A Sociedade de Engenharia do Rio Grande do Sul (SERGS) debateu, na segunda-feira 29/03/2022, os efeitos da elevação de preços dos insumos sobre os serviços realizados em obras da construção pesada  e o risco de uma ruptura dos contratos firmados entre os particulares e o poder público devido ao desequilíbrio nos contratos, que são reajustados anualmente. Desde a pandemia, os insumos da cadeia setorial vêm apresentando fortes aumentos, o que se agravou com o aumento dos preços de derivados de petróleo, decorrente da guerra da Rússia contra a Ucrânia.


Ao final do evento, foi apresentada minuta de decreto  que regulamenta o reequilíbrio contratual definido na alínea d, do inciso II, do artigo 65, da Lei 8666, para cumprir o disposto no inciso XXI do artigo 37 da Constituição e evitar a paralisação das obras em decorrência do imprevisível aumento da inflação e extraordinária elevação dos custos de produção.  A apuração dos valores do reequilíbrio será feita trimestralmente e deverá constar em aditivo contratual, não devendo ser considerado como acréscimo do valor do contrato para efeito do limite legal dos acréscimos estabelecido na lei. O reequilíbrio será aplicado somente nas medições dos serviços executados após março de 2020.
O engenheiro Luis Roberto Andrade Ponte, presidente do Conselho Deliberativo da SERGS, coordenador do evento, defendeu o respeito à Constituição que rege que, uma vez ocorrido o desequilíbrio econômico- financeiro, surge para o contratante o dever de restabelecer a relação de equivalência firmada entre encargos (custo) e remuneração (preço). “É preciso respeitar a Constituição que está acima de tudo”, enfatizou. “ Não tem lei que seja acima dela, não tem consultoria, não tem nada em qualquer estado, município ou União”.

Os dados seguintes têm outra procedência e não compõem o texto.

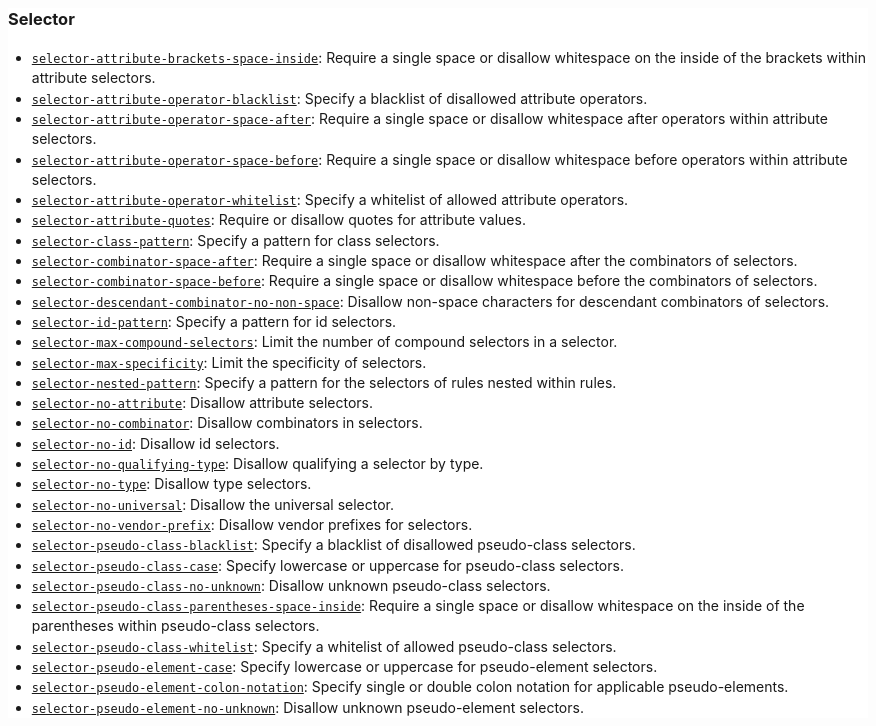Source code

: ### Selector

-   [`selector-attribute-brackets-space-inside`](../../src/rules/selector-attribute-brackets-space-inside/README.md): Require a single space or disallow whitespace on the inside of the brackets within attribute selectors.
-   [`selector-attribute-operator-blacklist`](../../src/rules/selector-attribute-operator-blacklist/README.md): Specify a blacklist of disallowed attribute operators.
-   [`selector-attribute-operator-space-after`](../../src/rules/selector-attribute-operator-space-after/README.md): Require a single space or disallow whitespace after operators within attribute selectors.
-   [`selector-attribute-operator-space-before`](../../src/rules/selector-attribute-operator-space-before/README.md): Require a single space or disallow whitespace before operators within attribute selectors.
-   [`selector-attribute-operator-whitelist`](../../src/rules/selector-attribute-operator-whitelist/README.md): Specify a whitelist of allowed attribute operators.
-   [`selector-attribute-quotes`](../../src/rules/selector-attribute-quotes/README.md): Require or disallow quotes for attribute values.
-   [`selector-class-pattern`](../../src/rules/selector-class-pattern/README.md): Specify a pattern for class selectors.
-   [`selector-combinator-space-after`](../../src/rules/selector-combinator-space-after/README.md): Require a single space or disallow whitespace after the combinators of selectors.
-   [`selector-combinator-space-before`](../../src/rules/selector-combinator-space-before/README.md): Require a single space or disallow whitespace before the combinators of selectors.
-   [`selector-descendant-combinator-no-non-space`](../../src/rules/selector-descendant-combinator-no-non-space/README.md): Disallow non-space characters for descendant combinators of selectors.
-   [`selector-id-pattern`](../../src/rules/selector-id-pattern/README.md): Specify a pattern for id selectors.
-   [`selector-max-compound-selectors`](../../src/rules/selector-max-compound-selectors/README.md): Limit the number of compound selectors in a selector.
-   [`selector-max-specificity`](../../src/rules/selector-max-specificity/README.md): Limit the specificity of selectors.
-   [`selector-nested-pattern`](../../src/rules/selector-nested-pattern/README.md): Specify a pattern for the selectors of rules nested within rules.
-   [`selector-no-attribute`](../../src/rules/selector-no-attribute/README.md): Disallow attribute selectors.
-   [`selector-no-combinator`](../../src/rules/selector-no-combinator/README.md): Disallow combinators in selectors.
-   [`selector-no-id`](../../src/rules/selector-no-id/README.md): Disallow id selectors.
-   [`selector-no-qualifying-type`](../../src/rules/selector-no-qualifying-type/README.md): Disallow qualifying a selector by type.
-   [`selector-no-type`](../../src/rules/selector-no-type/README.md): Disallow type selectors.
-   [`selector-no-universal`](../../src/rules/selector-no-universal/README.md): Disallow the universal selector.
-   [`selector-no-vendor-prefix`](../../src/rules/selector-no-vendor-prefix/README.md): Disallow vendor prefixes for selectors.
-   [`selector-pseudo-class-blacklist`](../../src/rules/selector-pseudo-class-blacklist/README.md): Specify a blacklist of disallowed pseudo-class selectors.
-   [`selector-pseudo-class-case`](../../src/rules/selector-pseudo-class-case/README.md): Specify lowercase or uppercase for pseudo-class selectors.
-   [`selector-pseudo-class-no-unknown`](../../src/rules/selector-pseudo-class-no-unknown/README.md): Disallow unknown pseudo-class selectors.
-   [`selector-pseudo-class-parentheses-space-inside`](../../src/rules/selector-pseudo-class-parentheses-space-inside/README.md): Require a single space or disallow whitespace on the inside of the parentheses within pseudo-class selectors.
-   [`selector-pseudo-class-whitelist`](../../src/rules/selector-pseudo-class-whitelist/README.md): Specify a whitelist of allowed pseudo-class selectors.
-   [`selector-pseudo-element-case`](../../src/rules/selector-pseudo-element-case/README.md): Specify lowercase or uppercase for pseudo-element selectors.
-   [`selector-pseudo-element-colon-notation`](../../src/rules/selector-pseudo-element-colon-notation/README.md): Specify single or double colon notation for applicable pseudo-elements.
-   [`selector-pseudo-element-no-unknown`](../../src/rules/selector-pseudo-element-no-unknown/README.md): Disallow unknown pseudo-element selectors.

No primeiro painel do evento, o engenheiro Rafael Sacchi, presidente do SICEPOT-RS, mostrou por meio de um gráfico, as razões dos desequilíbrios dos contratos de obras com o poder público.
“Temos hoje o índice inflacionário que provoca a perda do poder aquisitivo das pessoas, o que é muito grave porque não se consegue remunerá-las na proporção em que elas precisam para a sua sobrevivência”, afirmou.
Ele continuou: “Por extensão, esse é exatamente o problema enfrentado pelo setor devido ao tempo dos contratos e o que está acontecendo no mercado hoje com os preços dos insumos, como óleo diesel, cimento, asfalto, ferro fundido, itens que vêm subindo de preço diariamente e geram prejuízos insuportáveis”.

“A administração pública é bancada pelo particular. As despesas de um contrato começam a correr no marco erro temporal. Os particulares financiam o ente público. Isso se dá até o atingimento do equilíbrio da proposta. Quando as receitas começam a superar as despesas, com o passar do tempo, em algum momento o resultado atingirá o ponto zero (momento de empate ficto entre receitas e despesas já incorridas economicamente), momento a partir do qual a empresa começa a ter resultado. Com a situação atual ficou muito difícil chegarmos a ponto zero”, acrescentou. O evento contou ainda com a presença do vice-presidente da FIERGS, engenheiro Ricardo Portella, do presidente da Comissão de Infraestrutura (COINFRA) da CBIC, Carlos Eduardo Lima Jorge, e do advogado da CBI, Dr. Fernando Vernalha. Reuniu, ainda, representantes da Secretaria dos Transportes, DAER, DNIT, DMAE, Tribunal de Contas do Estado, Prefeituras Municipais e outros órgãos.”